"Hacker Crackdown.Part 3 LAW AND ORDER" - читать интересную книгу автора (Sterling Bruce)

Commonly they have a great deal to say, especially
if they are unsuspecting parents.

Somewhere in the house is the "hot spot" -- a
computer tied to a phone line (possibly several
computers and several phones). Commonly it's a
teenager's bedroom, but it can be anywhere in the
house; there may be several such rooms. This "hot
spot" is put in charge of a two-agent team, the
"finder" and the "recorder." The "finder" is
computer-trained, commonly the case agent who
has actually obtained the search warrant from a
judge. He or she understands what is being sought,
and actually carries out the seizures: unplugs
machines, opens drawers, desks, files, floppy-disk
containers, etc. The "recorder" photographs all the
equipment, just as it stands -- especially the tangle
of wired connections in the back, which can
otherwise be a real nightmare to restore. The
recorder will also commonly photograph every room
in the house, lest some wily criminal claim that the
police had robbed him during the search. Some
recorders carry videocams or tape recorders;
however, it's more common for the recorder to
simply take written notes. Objects are described
and numbered as the finder seizes them, generally
on standard preprinted police inventory forms.

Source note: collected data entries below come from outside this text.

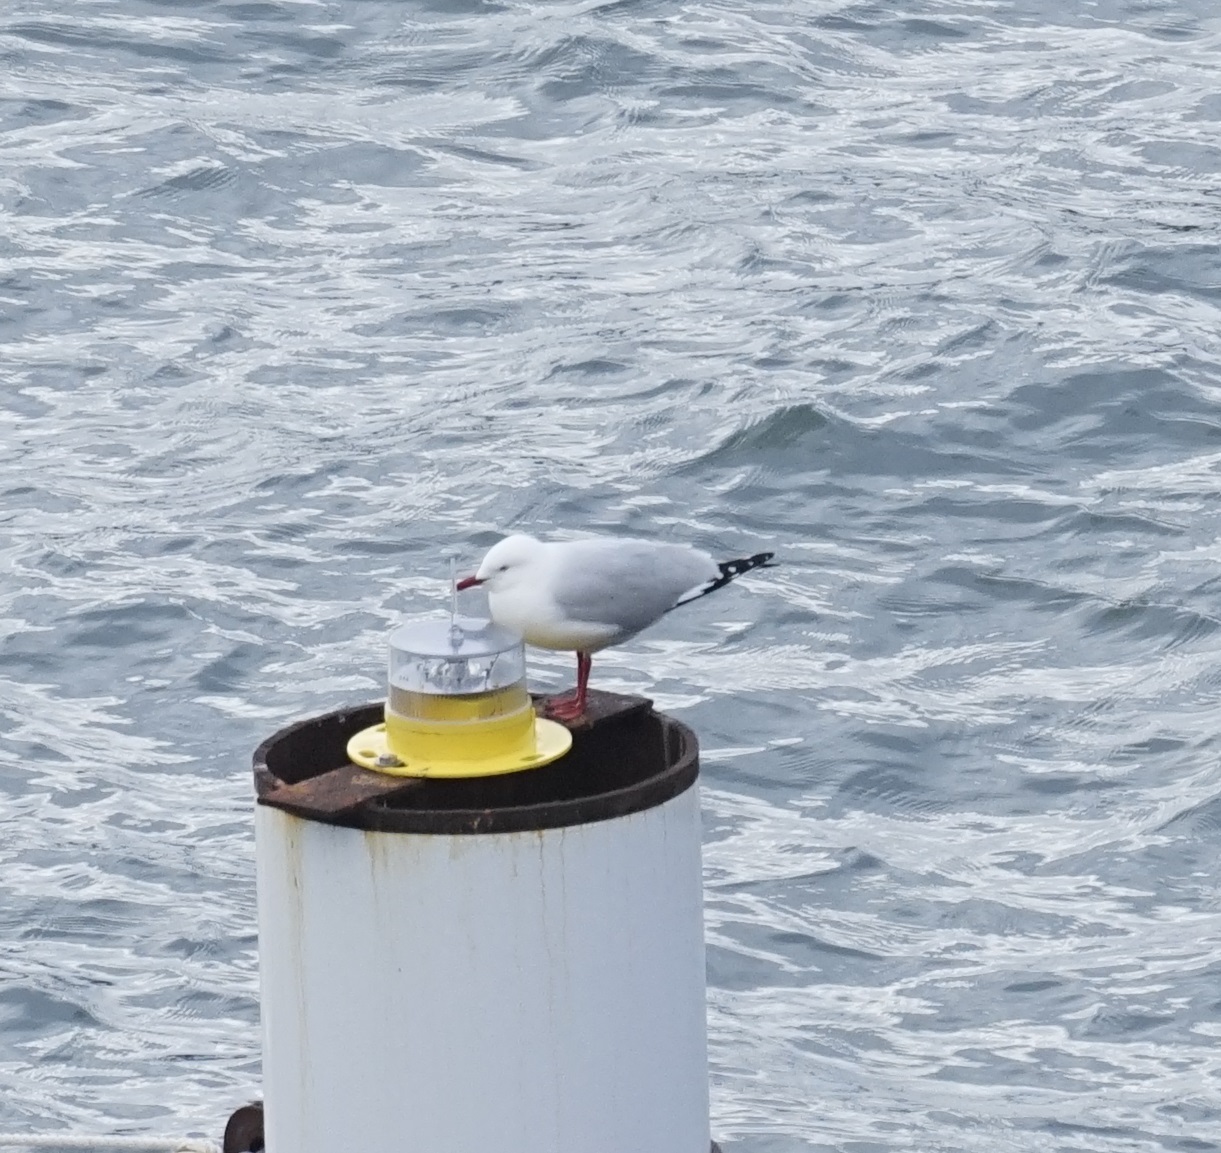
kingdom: Animalia
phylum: Chordata
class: Aves
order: Charadriiformes
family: Laridae
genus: Chroicocephalus
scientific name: Chroicocephalus novaehollandiae
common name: Silver gull
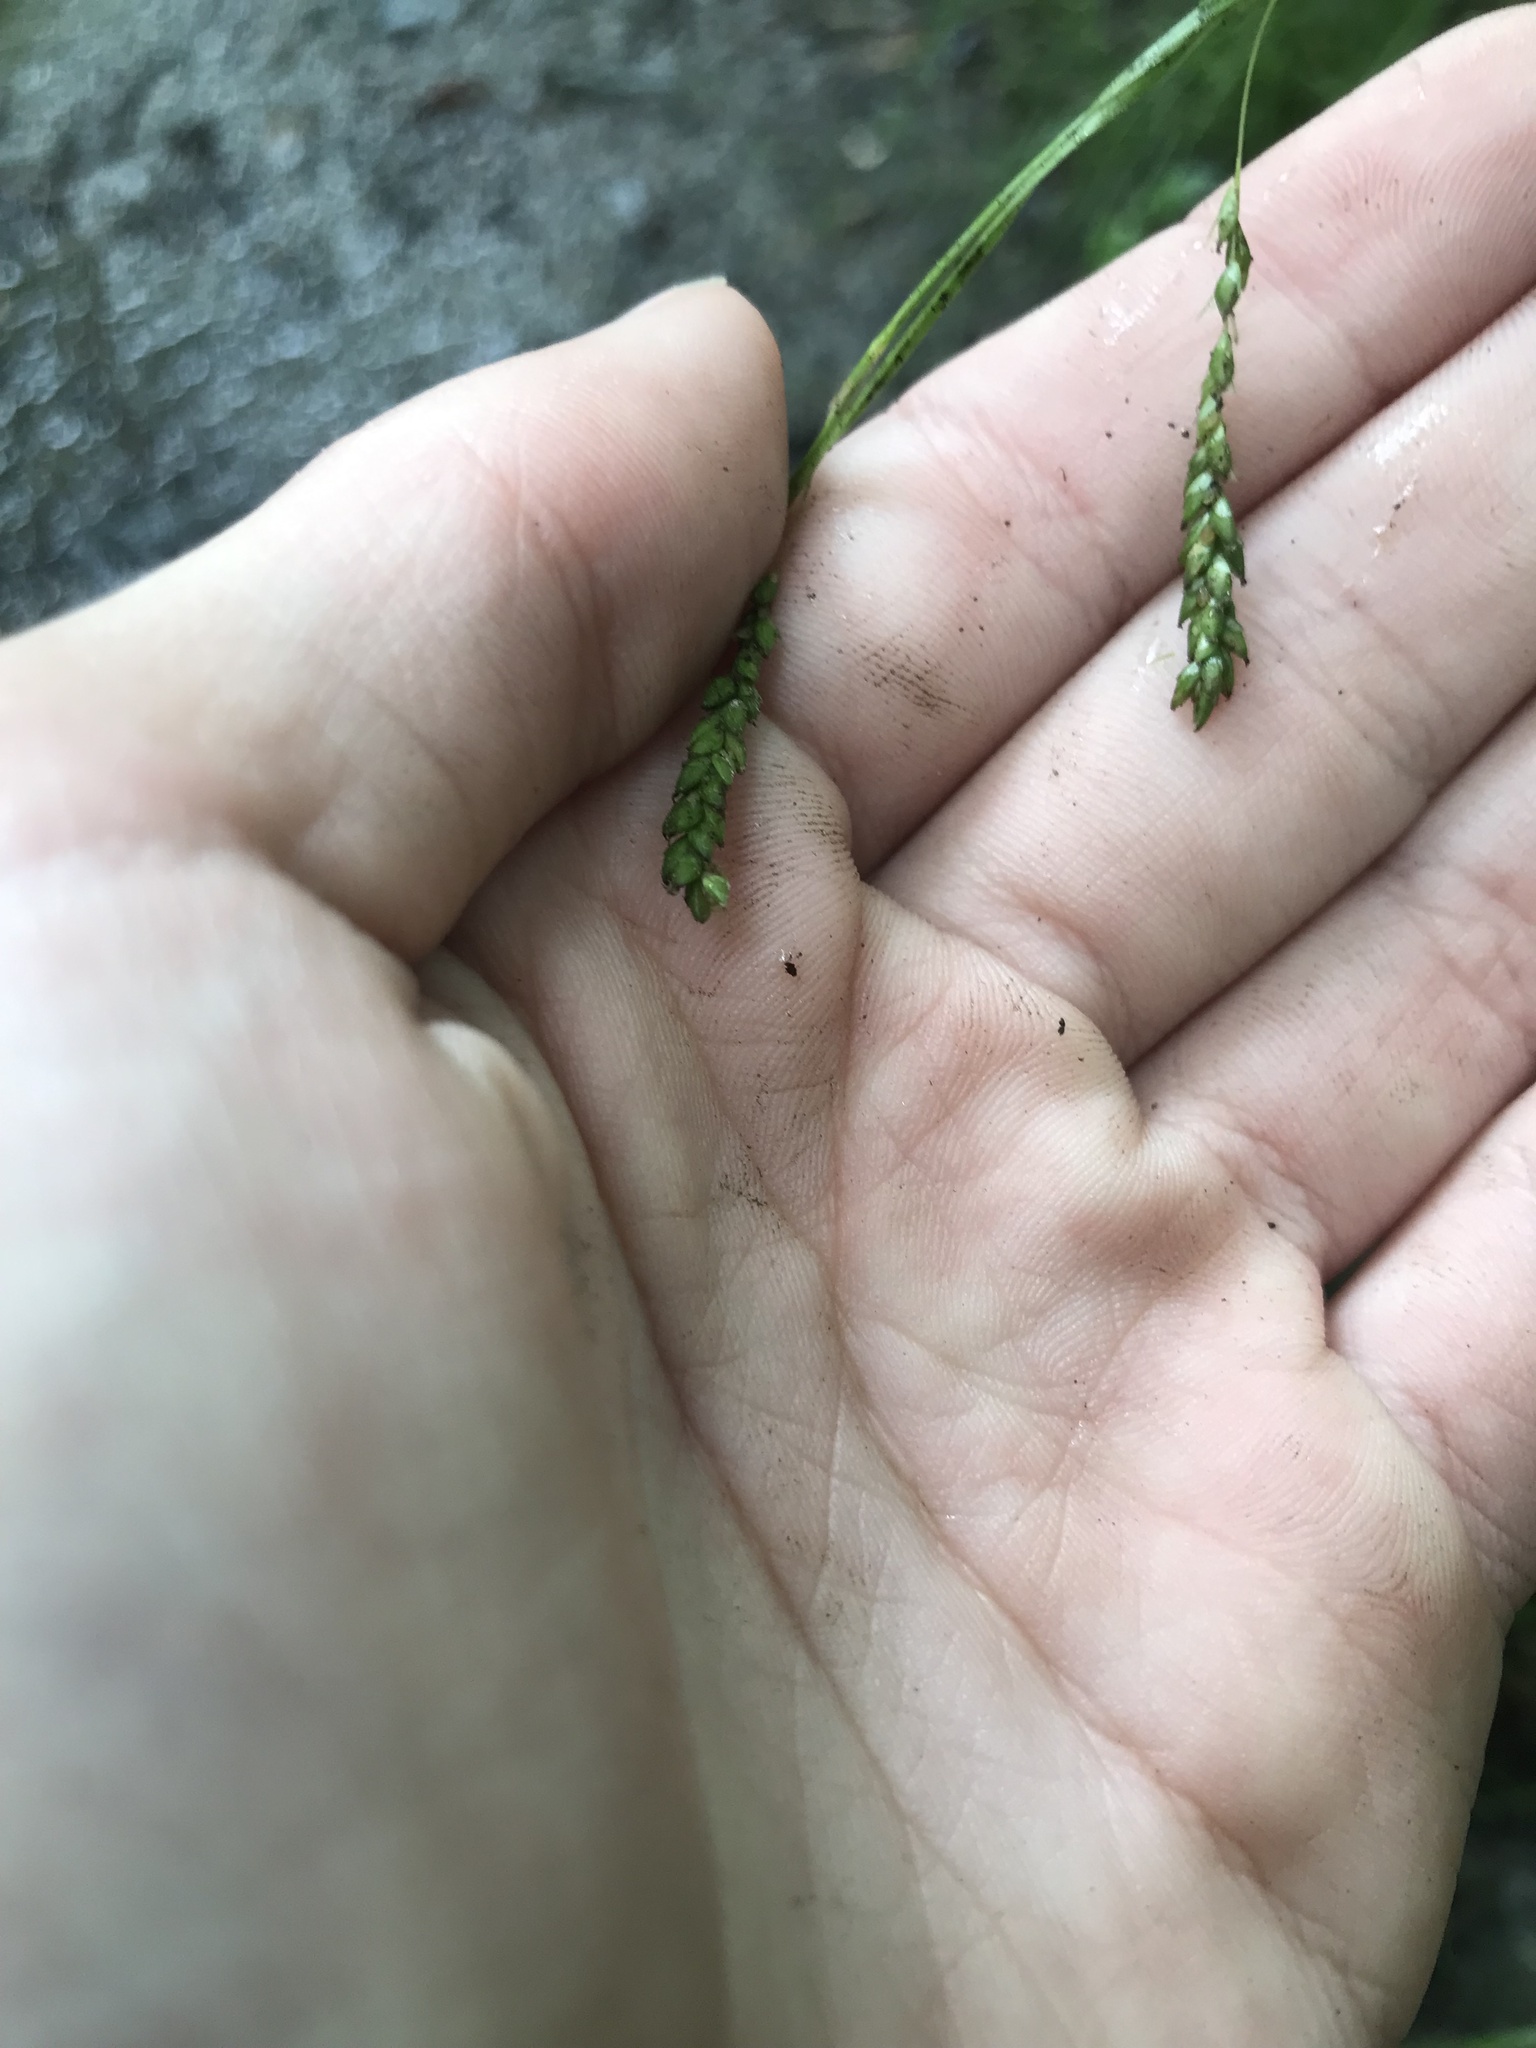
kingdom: Plantae
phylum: Tracheophyta
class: Liliopsida
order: Poales
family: Cyperaceae
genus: Carex
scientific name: Carex gracillima
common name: Graceful sedge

Even Secret Service agents were not, and are
not, expert computer users. They have not made,
and do not make, judgements on the fly about
potential threats posed by various forms of
equipment. They may exercise discretion; they may
leave Dad his computer, for instance, but they don't
*have* to. Standard computer-crime search
warrants, which date back to the early 80s, use a
sweeping language that targets computers, most
anything attached to a computer, most anything
used to operate a computer -- most anything that
remotely resembles a computer -- plus most any
and all written documents surrounding it.
Computer-crime investigators have strongly urged
agents to seize the works.

In this sense, Operation Sundevil appears to
have been a complete success. Boards went down
all over America, and were shipped en masse to the
computer investigation lab of the Secret Service, in
Washington DC, along with the 23,000 floppy disks
and unknown quantities of printed material.